--- Text for analysis Enclosed Below ---
High-Performance GEMM + AllReduce Fusion Example¶

Overview¶

This example shows how to implement a multi-rank GEMM + AllReduce fused operator with PTO on A2/A3-class chips. It uses a dual-stream design for communication-compute overlap: a Compute Stream runs the GEMM kernel, and a Comm Stream runs the communication kernel. PTO communication instructions operate directly on the HCCL RDMA window to complete the AllReduce.

Supported AI Processors¶

A2/A3

Directory Layout¶

kernels/manual/a2a3/gemm_ar/
├── CMakeLists.txt              # Build configuration (3 targets: cube kernel, vec kernel, host executable)
├── run.sh                      # One-click build + run script (auto-computes HCCL_BUFFSIZE and locates MPI)
├── gemm_ar_config.h            # Global configuration (matrix shape, tile sizes, block counts)
├── main.cpp                    # Entry: MPI init, data generation, HCCL init, window allocation, perf measurement, verification
├── gemm_compute_kernel.cpp     # GEMM compute kernel (Cube side, L0C FP32 -> GM FP16 auto cast)
├── comm_kernel.cpp             # Communication kernel (Vector side, overlapped RS/AG AllReduce in one kernel)
├── kernel_launchers.h          # Host-side kernel launcher declarations
├── common.hpp                  # Device-side HcclRemotePtr wrapper (RDMA window address translation)
├── hccl_context.h              # HcclDeviceContext structure (RDMA window addresses for each rank)
├── ready_queue.hpp             # Multi-block lock-free tile queue (compute -> comm signaling)
└── comm_mpi.h                  # MPI dynamic loading wrapper (dlopen/dlsym, no hard link dependency)

Operator Description¶

Functionality¶

This example implements multi-rank GEMM + AllReduce:

\[ C_{final} = \sum_{i=0}^{nranks-1} A_i \times B \]

Where:

A_i is M x K and is private to each rank
B is K x N and is shared by all ranks
C_i is the local GEMM result of shape M x N
C_final is the final M x N output after AllReduce

The default matrix configuration in gemm_ar_config.h is M=5416, K=6144, N=1408. The performance section below uses 8-card Ascend 910B as the reference platform.
--- End of Enclosed Text for analysis ---
--- Data section Enclosed Below ---
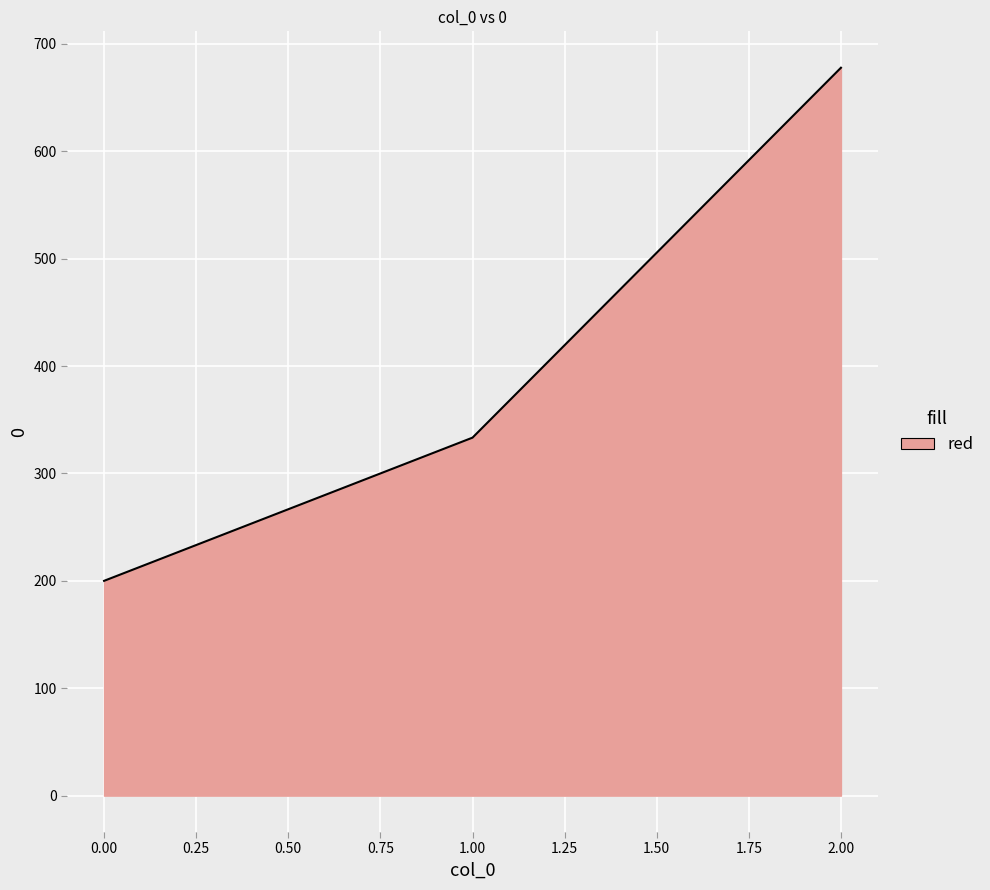

Reading right to left, what are all the values shown in this chart?

2.00=677.8	1.00=333.3	0.00=200.0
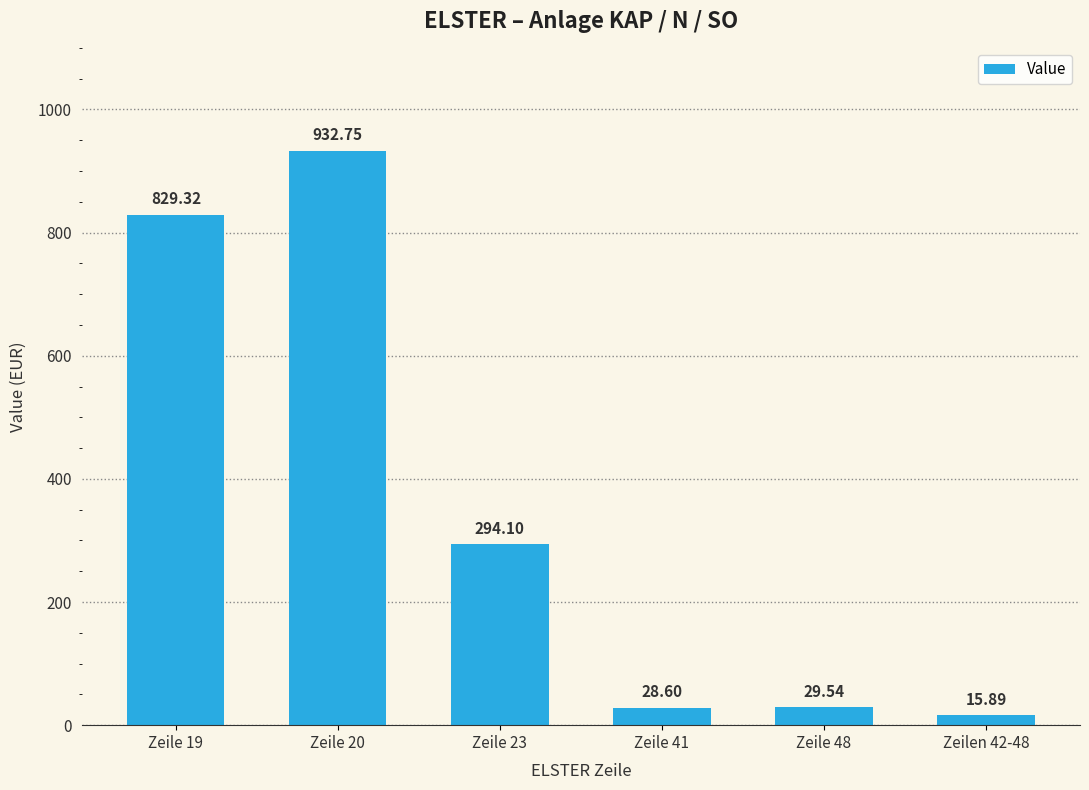

What is the sum of all values?

2130.2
--- End of Enclosed Data section ---
Exercise requirements.
a – Answer these questions using the GEMM + AllReduce fusion example page:
(i) Which stream runs the GEMM kernel?
(ii) What is the default value of K in gemm_ar_config.h?
(iii) Which file contains the multi-block lock-free tile queue?
b – Reproduce the passage of the GEMM + AllReduce fusion example page from "A_i is M x K" up to and including "the reference platform.".
c – Carry on writing the GEMM + AllReduce fusion example page, starting after its last sentence.

Answers for each item.
a –
(i) The Compute Stream.
(ii) K=6144.
(iii) ready_queue.hpp.

b –
A_i is M x K and is private to each rank
B is K x N and is shared by all ranks
C_i is the local GEMM result of shape M x N
C_final is the final M x N output after AllReduce

The default matrix configuration in gemm_ar_config.h is M=5416, K=6144, N=1408. The performance section below uses 8-card Ascend 910B as the reference platform.

c –
Specification¶

Item	Value
OpType	`GEMM + AllReduce`
Input	`A_i`: `M x K`, `float16`, `ND` (private to each rank); `B`: `K x N`, `float16`, `DN` (shared)
Output	`C_final`: `M x N`, `float16`, `ND` (AllReduce result)
Compute kernel name	`GemmComputeKernel` (Cube architecture, `dav-c220-cube`)
Comm kernel name	`GemmCommAllKernel` (Vector architecture, `dav-c220-vec`)

Optimization Notes¶

This example uses 8-card Ascend 910B as the main performance-validation target. On this platform, the reference setup uses 24 AIC blocks for compute and 24 AIV blocks for communication.

Dual-stream overlap: the compute kernel runs on the Compute Stream and the communication kernel runs on the Comm Stream. Tile-level signaling allows communication and computation to run concurrently.
Logical RS + AG in one mixed loop: RS reduces into the owner rank and AG broadcasts owner-local results, with both roles executing inside one subtile-driven loop and handing off through ready counters.
Block Swizzle: the compute kernel uses a zigzag tile traversal order (odd rows reversed) to improve L1 reuse of neighboring B matrix tiles.
Two-level double-buffer pipeline: L1 cache (stepK=4 batched TLOAD) plus L0 ping/pong buffering lets DMA movement overlap with Cube compute as much as possible.
Lock-free Ready Queue: each AIC writes one queue, and each communication block drains the queue subset {block_idx, block_idx + num_comm_blocks, ...}. AIV first probes with TTEST and only blocks with TWAIT when needed.
RS double buffering: the RS producer path uses ping/pong tiles so the TLOAD of the current subtile overlaps with the TSTORE<AtomicAdd> of the previous subtile.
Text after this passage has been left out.